Having a dog as a companion often leads to a very rewarding and deeply meaningful relationship. Dogs, like humans, are naturally social beings who thrive on interaction with human beings and other animals. In the wild, dogs live, eat, sleep and hunt with a family of other canines, forming a close bond with their pack. A domestic dog, however, will choose to bond with their individual owner or family. Because they naturally want to belong to a pack, dogs that are banished to an isolated area for long periods of time live a miserable life, making them become stressed, destructive and even anti-social and dangerous.
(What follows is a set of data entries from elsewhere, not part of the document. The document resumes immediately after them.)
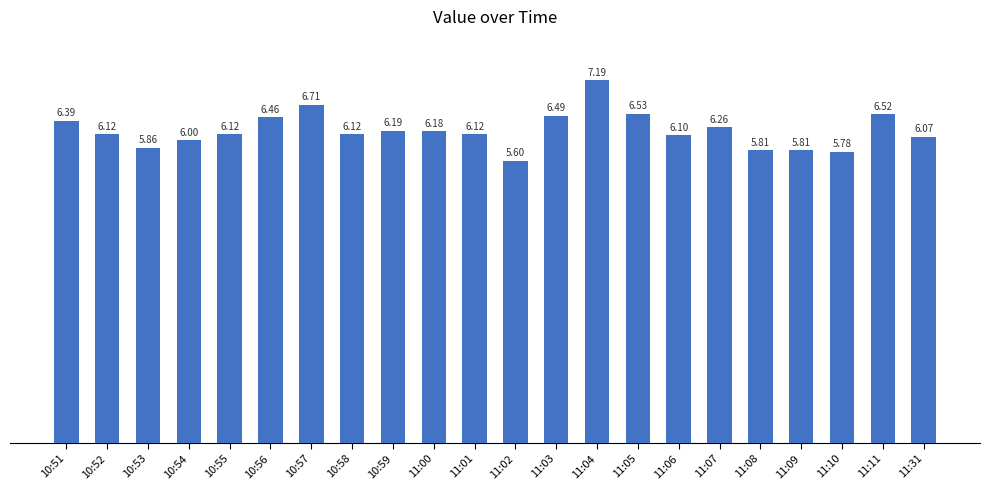

How many bars are there in total?

22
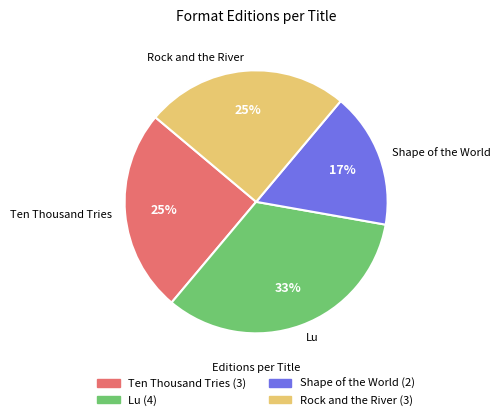

Is the sum of Ten Thousand Tries and Shape of the World greater than half?

No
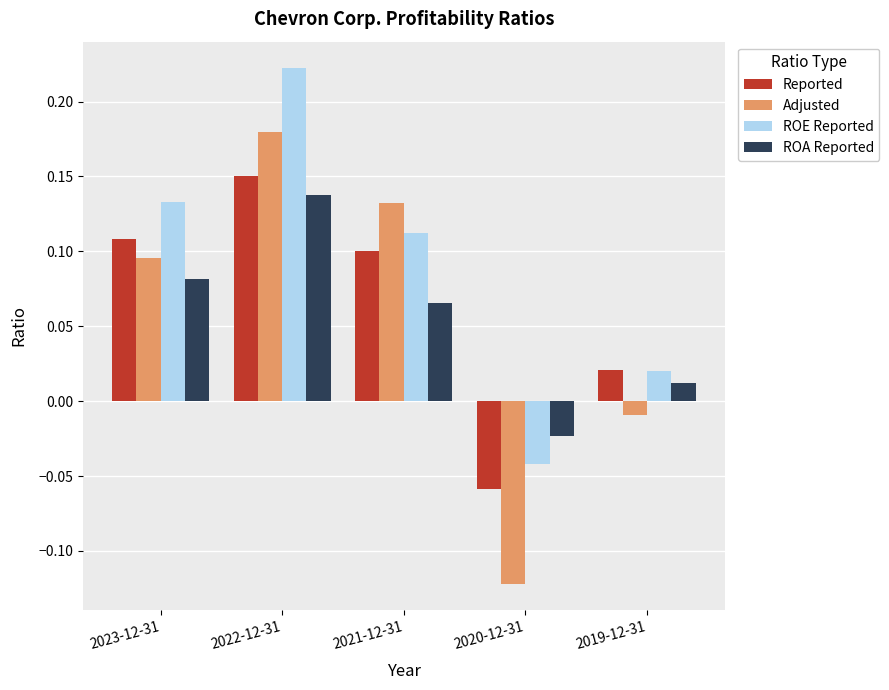

What is the sum of all ROE Reported values?

0.4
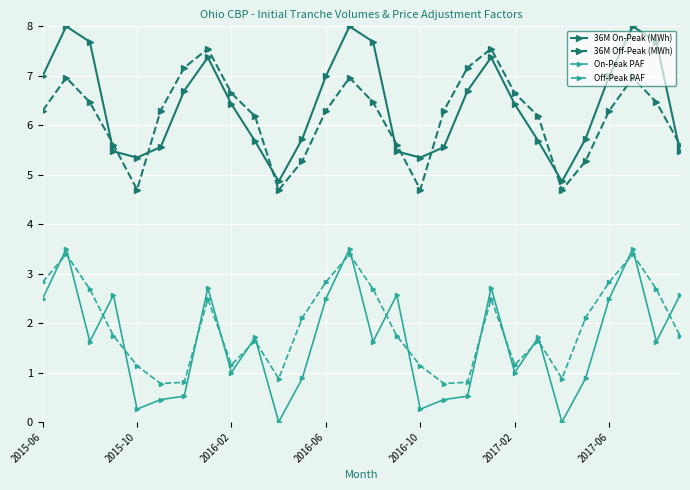

What is the difference between the maximum and minimum values in the Off-Peak PAF series?

2.6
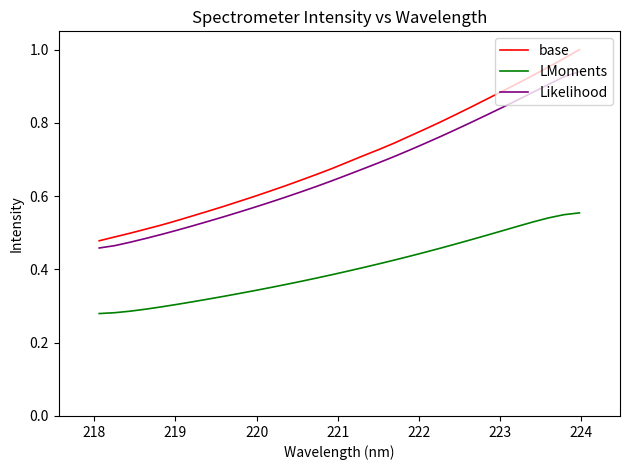

What are all the series names shown in the legend?

base, LMoments, Likelihood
Persistent tethering severely inhibits a dog from engaging in natural behaviors such as running, socialising and investigating his or her surroundings. Furthermore, dogs are decedents of wolves. In the wild, wolves punish a pack member by ignoring the animal for a period of time. This correlates to tethering, as the dog is separated from the human “pack”, and is perceived by the dog as a rejection.
Both of these cause extreme stress and frustration, often resulting in erratic, nervous behavior and hyperactivity, such as growling, fear of being approached and excessive ‘neediness’. An otherwise friendly and docile dog, when kept continuously chained, can become neurotic, unhappy, anxious and often aggressive.
This creates a risk to any unfamiliar animal or person who unwittingly wanders into his or her territory. A tethered dog who manages to get loose from his or her chains will usually remain aggressive and is likely to chase and attack unsuspecting people, particularly children and pets.
In many cases, the necks of tethered dogs become raw and covered with sores as a result of improperly fitted collars and the dog’s constant straining to escape confinement. Some chained dogs have been found with collars embedded in their necks as a result of years of neglect. Chained dogs frequently become tangled in their chains, unable to access adequate food, water and shelter. A tether can also become tangled around or hooked on surrounding objects, causing potential injury and sometimes death by choking. Due to their restricted movements, tethering your dog also leaves her/him vulnerable to maddening flea and tick infestations, fly strike and heartworm disease, and possible attacks from other animals.
Tethered dogs often lack proper shelter and are forced to suffer through outside elements such as harsh weather.
What about my family’s protection?
People often claim that they tether their dogs for protection, as their dogs are left to bark at potential intruders. This, however, does not offer adequate protection, but rather places any person at risk of being attacked, particularly children. A dog learns to be protective by spending lots of time with people and learning to recognise and love his or her human family. Dogs who are constantly tethered, cannot distinguish between a threat and a family friend because they are not used to being with people.
While dogs should have regular outdoor access, they prefer to live inside with their family, with regular walks and outdoor exercise. If your dog needs to be housed outside at certain times, he or she should be placed in a fenced area with adequate space and shelter. To become a well-adjusted companion animal, dogs must interact regularly with humans and other animals. This results in a healthy, happy and friendly companion, as well as a joyous and fulfilling relationship.